(SOURCE MATERIAL Opens)
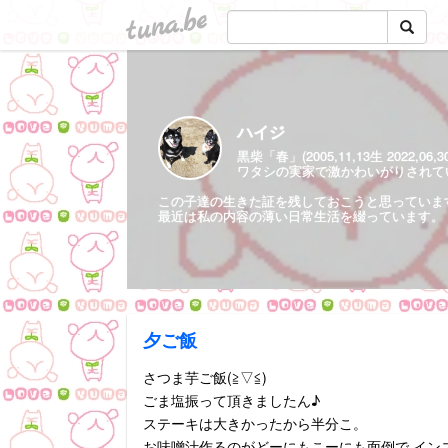
tuna.be
ハイジ
黒柴「春」(2005,11,13生 2022,06,
ワタシの実家で激かわいがりされていた保護
この子達の生きた証を残しておこうと思っていま
最近は私の内容の薄い日常生活を綴っています。
夕ご飯
さつま芋ご飯(≧▽≦)
ごま塩振って頂きましたん♪
ステーキは大きかったから半分こ。
お味噌汁作るのがどーにもこーにも面倒で イン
(SOURCE MATERIAL Closes)
The answer must be a word-for-word copy of all the entries, containing no pictures.

tuna.be
ハイジ
黒柴「春」(2005,11,13生 2022,06,
ワタシの実家で激かわいがりされていた保護
この子達の生きた証を残しておこうと思っていま
最近は私の内容の薄い日常生活を綴っています。
夕ご飯
さつま芋ご飯(≧▽≦)
ごま塩振って頂きましたん♪
ステーキは大きかったから半分こ。
お味噌汁作るのがどーにもこーにも面倒で イン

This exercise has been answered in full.